Für den Burgberg Posterstein gibt es ein ambitioniertes, nachhaltiges Konzept.
Für den Burgberg Posterstein gibt es ein ambitioniertes, nachhaltiges Konzept.

Heute gab es in Posterstein erstmals nach über 20 Jahren die Möglichkeit in das ehemalige Herrenhaus des Ritterguts, das in DDR-Zeiten als Kinderheim genutzt wurde, hineinzuschauen. Man konnte Baupläne für die Restaurierung ansehen und diskutieren, die Freiwillige Feuerwehr war mit der Gulaschkanone im Einsatz und es gab reichlich Gelegenheit zum Gespräch. Bei der Bürgerversammlung wurde unter anderem angeregt, mehr Sport- und Freizeitmöglichkeiten mit ins Konzept einzubauen. Sicherlich sollte nun eine intensive Zusammenarbeit und Beteiligung der Bürger vor Ort erfolgen, denn nur mit deren Unterstützung und der Akzeptanz vor Ort kann später ein funktionierendes Dorfleben mit Hofladen und Gemeinschaftsgärten, Repaircafé und Ferienwohnungen entstehen.

Im Vorbeifahren mit dem Fahrrad hörte ich eine Frau zu ihrem Mann sagen: „Das ist kein Schwachsinn, das ist der Anfang von irgendetwas.“ Der Satz trifft ins Schwarze. Ich finde es wahnsinnig spannend zu beobachten, wie und ob so ein ambitioniertes Projekt gelingen kann. All die aktuellen, modernen Keywords aus der nachhaltigen Regionalentwicklungsbranche in der Machbarkeitsstudie in allen Ehren. Fast gleichen Ansätze – ein Miteinander von Alt und Jung, kurze Wege zwischen Arbeit und Freizeit, Gemeinschaftsgärten, Selbstversorgung, den Burgberg als soziales, gemeinschaftliches Zentrum – gab es in Posterstein schon im Mittelalter. Vielleicht gelingt es den Bürgern, ein Stück dieser Tradition in moderner Form wiederzubeleben.

Logo-EiNaBWeil auch bürgerliches Engagement im lokalen Bereich eine Art sein kann, die Welt ein Stückchen nachhaltiger zu machen und ein Bewusstsein für grüne Problematiken zu schaffen, möchte ich den Artikel zu unserer Linkparade „einfach. nachhaltig. besser. leben.“ geben, die noch bis 9. Dezember hier im Blog stattfindet. Wer mitmachen will, fügt seinen Artikel (mit Link zum Blogparade-Aufruf) einfach hier ein.

====================

- **VORGEHENSWEISE**
Führen Sie den Text über den Burgberg Posterstein im Anschluss an seinen letzten Satz weiter. Die Daten stammen aus einer anderen Quelle als der Text über den Burgberg Posterstein.

- **BEREITGESTELLTE DATEN**
====================

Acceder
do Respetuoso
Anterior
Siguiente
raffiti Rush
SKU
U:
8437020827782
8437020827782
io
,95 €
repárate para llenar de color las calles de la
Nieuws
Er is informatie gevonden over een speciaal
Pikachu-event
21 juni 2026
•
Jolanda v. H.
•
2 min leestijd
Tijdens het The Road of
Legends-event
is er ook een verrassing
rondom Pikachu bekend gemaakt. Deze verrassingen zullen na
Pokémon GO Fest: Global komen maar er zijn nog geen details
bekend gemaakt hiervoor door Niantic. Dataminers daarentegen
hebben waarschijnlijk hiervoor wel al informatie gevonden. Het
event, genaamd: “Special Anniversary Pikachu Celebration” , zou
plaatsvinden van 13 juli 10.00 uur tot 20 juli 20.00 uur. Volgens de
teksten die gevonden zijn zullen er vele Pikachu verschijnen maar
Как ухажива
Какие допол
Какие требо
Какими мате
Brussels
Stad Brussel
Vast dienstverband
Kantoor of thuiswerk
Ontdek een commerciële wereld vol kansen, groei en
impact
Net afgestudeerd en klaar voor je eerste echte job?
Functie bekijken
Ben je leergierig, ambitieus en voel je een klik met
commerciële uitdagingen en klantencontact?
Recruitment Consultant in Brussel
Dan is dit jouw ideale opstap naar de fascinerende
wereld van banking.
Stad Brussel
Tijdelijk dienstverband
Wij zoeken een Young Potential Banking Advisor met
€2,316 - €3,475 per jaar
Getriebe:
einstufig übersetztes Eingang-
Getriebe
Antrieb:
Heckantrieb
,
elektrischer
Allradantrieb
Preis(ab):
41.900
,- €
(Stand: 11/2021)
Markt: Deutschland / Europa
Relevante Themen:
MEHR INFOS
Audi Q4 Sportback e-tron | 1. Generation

====================

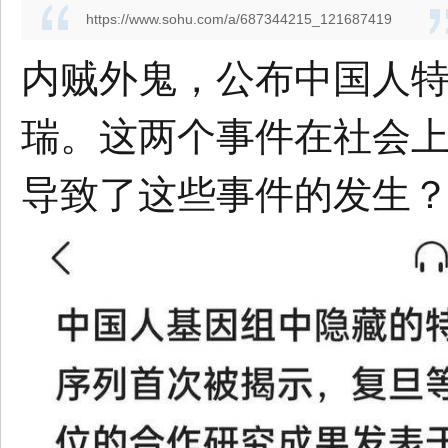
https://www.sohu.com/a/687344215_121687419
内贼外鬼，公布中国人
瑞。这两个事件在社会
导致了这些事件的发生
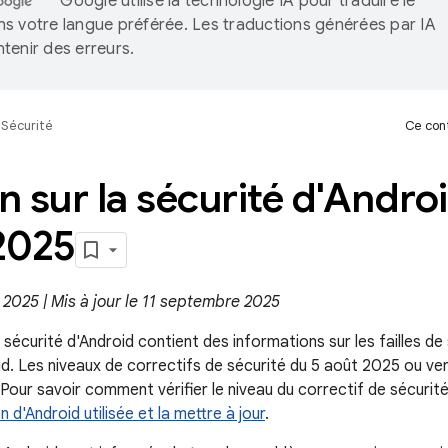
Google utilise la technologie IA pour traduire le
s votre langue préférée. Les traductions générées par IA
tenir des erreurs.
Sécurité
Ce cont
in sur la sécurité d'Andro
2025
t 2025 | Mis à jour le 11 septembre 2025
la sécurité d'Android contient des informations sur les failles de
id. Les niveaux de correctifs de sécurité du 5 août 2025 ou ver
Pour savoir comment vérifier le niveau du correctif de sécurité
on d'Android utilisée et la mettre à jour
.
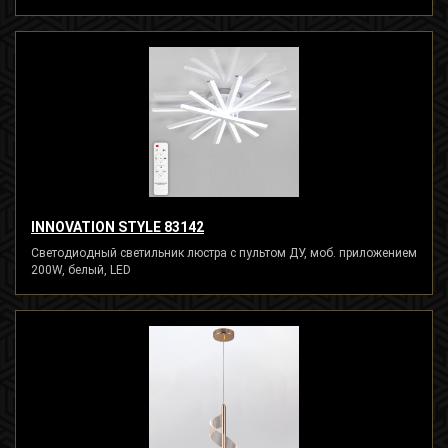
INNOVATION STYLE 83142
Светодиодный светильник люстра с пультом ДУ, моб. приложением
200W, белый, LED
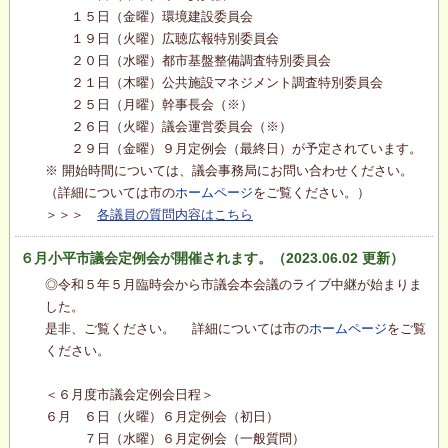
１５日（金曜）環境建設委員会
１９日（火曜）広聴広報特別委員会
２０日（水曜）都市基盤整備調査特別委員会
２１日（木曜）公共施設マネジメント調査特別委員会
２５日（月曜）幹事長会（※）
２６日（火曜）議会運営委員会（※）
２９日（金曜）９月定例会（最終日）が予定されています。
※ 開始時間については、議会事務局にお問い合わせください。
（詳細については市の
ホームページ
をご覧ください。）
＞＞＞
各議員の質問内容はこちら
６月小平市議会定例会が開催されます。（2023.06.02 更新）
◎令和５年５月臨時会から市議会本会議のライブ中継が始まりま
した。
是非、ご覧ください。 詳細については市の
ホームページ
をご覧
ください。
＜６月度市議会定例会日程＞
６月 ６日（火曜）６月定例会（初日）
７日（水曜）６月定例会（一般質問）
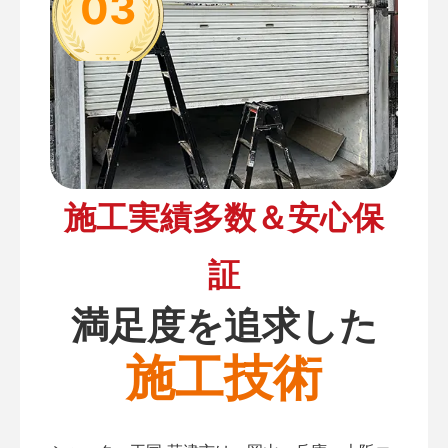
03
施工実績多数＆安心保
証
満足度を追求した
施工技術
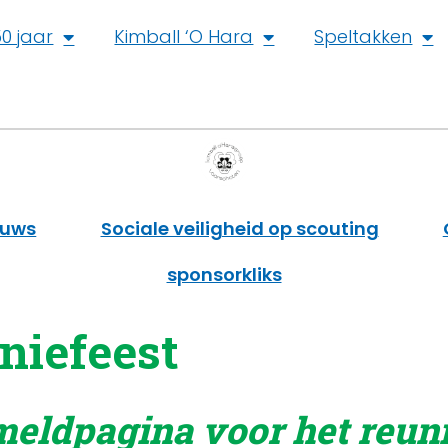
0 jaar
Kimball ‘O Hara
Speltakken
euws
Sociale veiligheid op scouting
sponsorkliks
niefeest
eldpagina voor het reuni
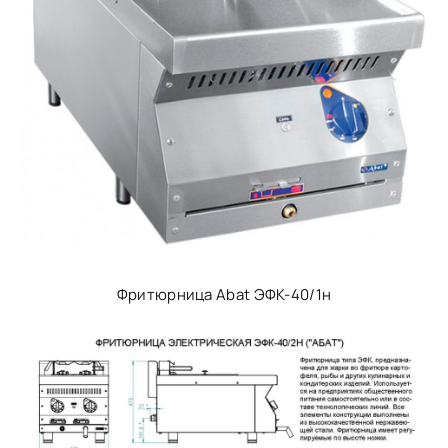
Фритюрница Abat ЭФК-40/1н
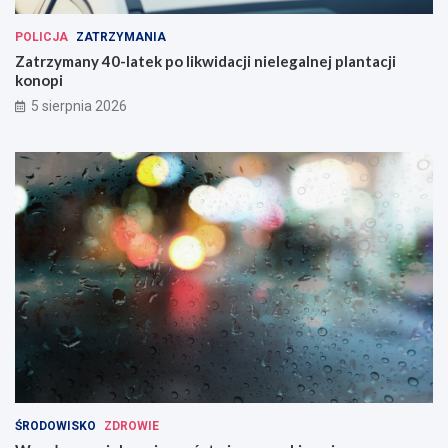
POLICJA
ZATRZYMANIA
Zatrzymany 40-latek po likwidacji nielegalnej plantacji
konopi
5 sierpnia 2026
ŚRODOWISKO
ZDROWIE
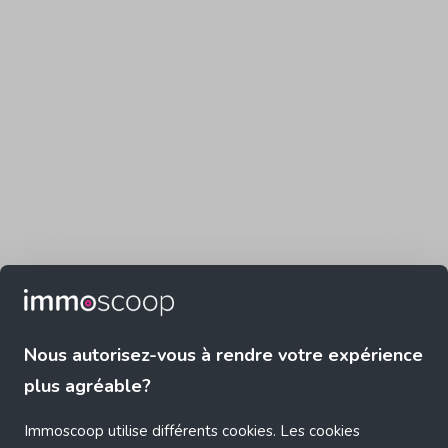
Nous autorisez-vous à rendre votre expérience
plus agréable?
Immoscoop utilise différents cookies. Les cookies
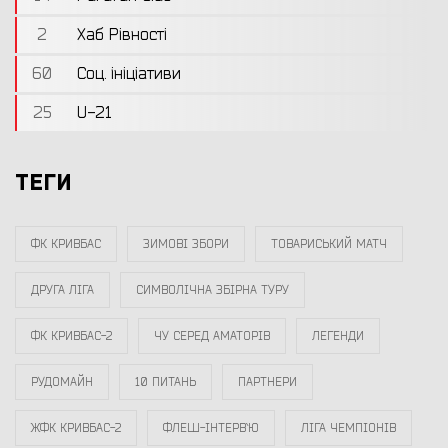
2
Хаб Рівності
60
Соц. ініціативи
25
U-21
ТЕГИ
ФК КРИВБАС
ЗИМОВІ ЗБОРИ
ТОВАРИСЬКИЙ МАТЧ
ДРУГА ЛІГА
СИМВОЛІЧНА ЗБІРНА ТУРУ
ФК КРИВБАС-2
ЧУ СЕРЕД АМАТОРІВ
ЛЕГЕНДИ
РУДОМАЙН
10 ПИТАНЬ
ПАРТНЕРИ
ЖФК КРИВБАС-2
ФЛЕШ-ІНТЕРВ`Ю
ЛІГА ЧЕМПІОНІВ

====================

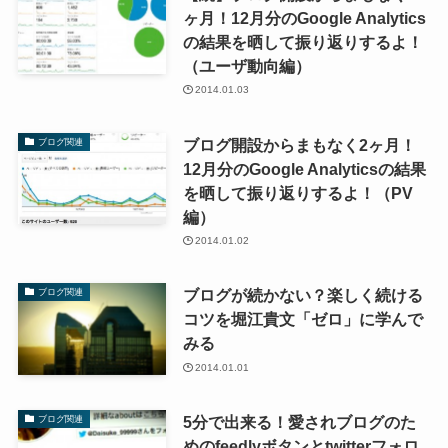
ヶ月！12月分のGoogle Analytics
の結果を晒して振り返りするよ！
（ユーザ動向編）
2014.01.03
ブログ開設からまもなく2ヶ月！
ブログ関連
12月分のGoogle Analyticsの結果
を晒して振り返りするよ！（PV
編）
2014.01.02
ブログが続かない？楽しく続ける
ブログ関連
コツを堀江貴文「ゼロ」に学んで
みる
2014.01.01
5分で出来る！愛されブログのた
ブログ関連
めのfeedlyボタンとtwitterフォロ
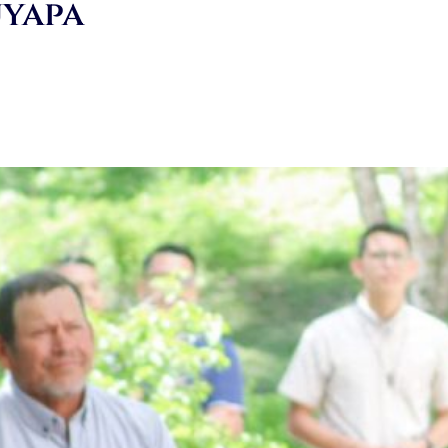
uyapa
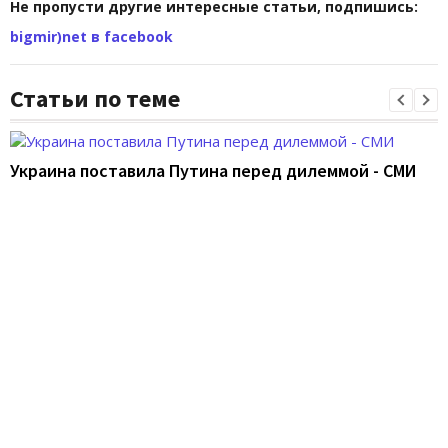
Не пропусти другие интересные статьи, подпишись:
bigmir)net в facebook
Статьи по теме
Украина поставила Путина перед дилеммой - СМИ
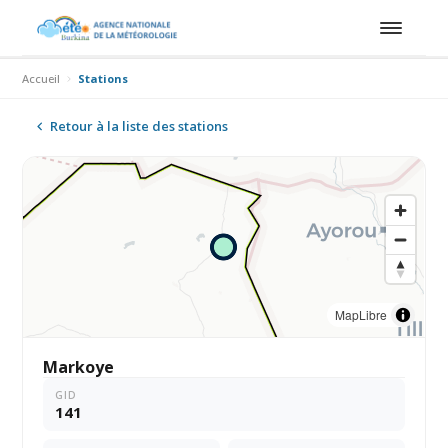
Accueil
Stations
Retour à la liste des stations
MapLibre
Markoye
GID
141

====================

- **ERWARTETE AUSGABE**
14 Kommentare

  1. Liebe Marlene,
    danke für den Einblick! Ich wäre so gerne dabei gewesen heute in Posterstein. Es ist unheimlich spannend zu sehen, ob und wie es gelingt, einerseits die Buzzwords (Jung und Alt, Dorfzentrum, Hofladen, Mobilität, usw.) umzusetzen, die für die Fördermittelgeber so wichtig sind und andererseits den Leuten vor Ort die Chance zu geben, dass mit ihrem Dorf zu machen was sie sich wünschen und stemmen können (Buzzword Partizipation – was nützt ein Repaircafè, wenn es dann keiner vor Ort betreut und nutzt?)…Beides sind absolut notwendige Säulen für das gelingen eines solchen riesigen Projektes und dafür sind solche Veranstaltungen wie heute so wichtig, um beides miteinander in Einklang zu bringen. Ich wünsche Posterstein und dem wunderschönen altem Gemäuer so sehr, dass dieses Projekt gelingt, dass man einerseits nichts übers Knie bricht und die Bevölkerung vor Ort dabei vergisst, aber andererseits auch die Energie und Motivation die gerade da ist, nicht im Sande verlaufen lässt.
    Nachhaltig ist die Projektidee allemal. Denn Posterstein ist absolut strukturschwache Region und wird in Zukunft nur eine Chance haben und nicht veröden, wenn es sich um seine Infrastruktur gemeinsam mit allen Beteiligten kümmert. Ansonsten wird es auf ewgi abhängig sein von Subventionsgelder, Wirtschaftsförderungsmaßnahmen usw.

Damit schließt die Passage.